3 Responses to The Imago Dei and the Genesis controversy

  1. David Hawley's avatar David Hawley says:

    What about the incarnation? Redemption can be read functionally, but the incarnation surely has ontological implications.

  2. I’m not a scientist, only a Science-Religion-dialog buff. That being said, we should be VERY careful about metaphysical/theological implications of scientific findings. To say that a new finding questions the theology of imago dei puts science as an authority for faith, over scripture. Some scientists like to do this, but they’re wrong.

    Moreover, scientists themselves continually try to find the distinctions between humans and non-human animals BECAUSE it seems clear there is something significantly different. If not qualitatively different, then orders of magnitude different. The stories of trying to raise apes like humans (unsuccessfuly) are one example. Michael Polanyi, in his magnum opus Personal Knowledge, lays out the remarkably different developmental tragectories of apes and humans past about 6 months–while we can try to teach sign language to apes, humans can’t help but develop language skills at a mind-boggling pace. We are different creatures, even though our DNA is so similar.

    I would suggest that the 2nd Genesis account allows for more continuity between humans and animals–the fact that God goes through all the animals to see if there was a suitable companion for Adam suggests that we might share many things in common with them–but not enough to find among them a suitable companion. Thinking forward–does not God’s creation, from the heavens to the flowers of the field to the lion and the lamb–provide fertile ground through which God can reveal himself? They all bear the mark of their creator, if not his “image.”

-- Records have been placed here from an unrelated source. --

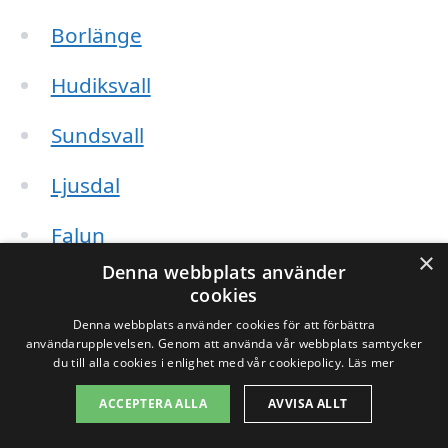
Borlänge
Hudiksvall
Sundsvall
Ljusdal
Falun
×
Denna webbplats använder
Östersund
cookies
Denna webbplats använder cookies för att förbättra
Hofors
användarupplevelsen. Genom att använda vår webbplats samtycker
du till alla cookies i enlighet med vår cookiepolicy.
Läs mer
Ockelbo
ACCEPTERA ALLA
AVVISA ALLT
Genom att använda en plattform som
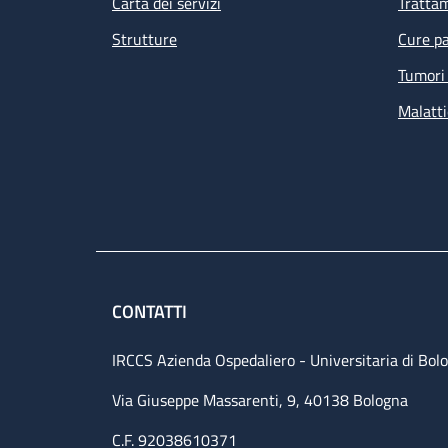
Carta dei servizi
Tratta
Strutture
Cure pa
Tumori 
Malatti
CONTATTI
IRCCS Azienda Ospedaliero - Universitaria di Bol
Via Giuseppe Massarenti, 9, 40138 Bologna
C.F. 92038610371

    Inherent in the Calvin controversy–as I watch from a distance–is the ongoing and unfortunate suspicion of all things scientific in Evangelical America. And as Tim Stafford so astutely pointed out on his blog, that suspicion does them (I’m not sure I can still say “us” when it comes to Evangelicalism) no good.

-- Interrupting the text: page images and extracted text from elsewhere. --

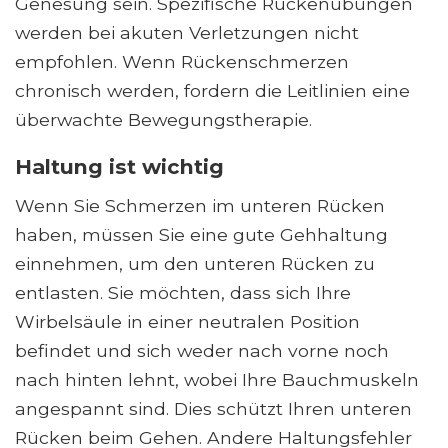
Genesung sein. Spezifische Rückenübungen
werden bei akuten Verletzungen nicht
empfohlen. Wenn Rückenschmerzen
chronisch werden, fordern die Leitlinien eine
überwachte Bewegungstherapie.
Haltung ist wichtig
Wenn Sie Schmerzen im unteren Rücken
haben, müssen Sie eine gute Gehhaltung
einnehmen, um den unteren Rücken zu
entlasten. Sie möchten, dass sich Ihre
Wirbelsäule in einer neutralen Position
befindet und sich weder nach vorne noch
nach hinten lehnt, wobei Ihre Bauchmuskeln
angespannt sind. Dies schützt Ihren unteren
Rücken beim Gehen. Andere Haltungsfehler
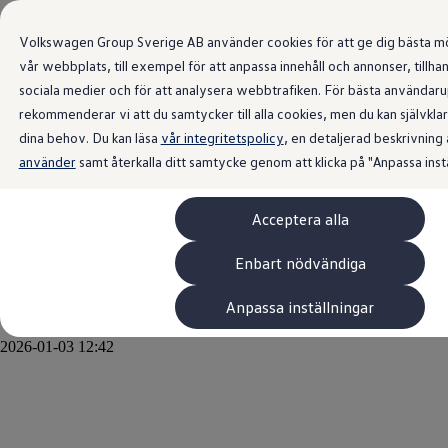
Senaste nytt
från Volkswagen
Volkswagen Group Sverige AB använder cookies för att ge dig bästa mö
vår webbplats, till exempel för att anpassa innehåll och annonser, tillhan
Sverige.
sociala medier och för att analysera webbtrafiken. För bästa användar
rekommenderar vi att du samtycker till alla cookies, men du kan självkl
dina behov. Du kan läsa
vår integritetspolicy
, en detaljerad beskrivning
använder
samt återkalla ditt samtycke genom att klicka på "Anpassa instä
Volkswagen visar upp en ny
generation interiör – nya ID.
Acceptera alla
Polo är först ut
Enbart nödvändiga
Anpassa inställningar
2026-01-03 12:42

  3. Rick Dalbey's avatar Rick Dalbey says:

    Genesis seems too logical, too un-supernatural to be simply just another cultural account of creation. It bears very little resemblance to typical mythological accounts of creation in other cultures. It feels as if it was intended to convey literal and true (though not technically scientific) information about creation. The developmental progression from nothing to something to stars to planet to sea to sea creatures to air breathing animals to mammals to humans just seems waaay to cosmologically accurate to be mythological. If you accept the thought that the author of Genesis wrote by revelation it begins to make sense, especially if that revelation was visual. If God was “showing” the author a record of origins (as is typical of all the Old Testament seers and especially John the Revelator in the new testament) and if the author was experiencing the vision from the point of view of the earth, then everything falls together and the order of the 7 time epochs follows logically. One even gets the sense of God’s methodology of creation when the author says, “the seas brought forth” or “the earth brought forth”. Adam himself, as Carl Sagan or Morgan Freeman will tell you, was created from stardust, from earth. Would it not be possible that God used a form of interactive, directed evolution to evolve Homo Sapiens and then at some distinct point in recent time, breathed in His Spirit-breath to create the spirit of Adam, the culture-making, creative race? Just as Steven Jay Gould identified the “Cambrian Explosion”, a short period of time when life’s morphological diversity seems to explode, so we notice a cultural explosion among humans sometime between 10,000 and 60,000 BC. Writing, metal-smithing, farming, building construction, art, poetry, music suddenly appears in a few relatively brief cosmological seconds. I believe God breathed in His Imago Dei into two Homo Sapiens (out of a population of perhaps hundreds of thousands of Homo Sapiens), the federal heads of the human race. Just as God created the second Adam two thousand years ago by choosing from a population of semitic people and birthing by His Spirit, the Christ, Jesus.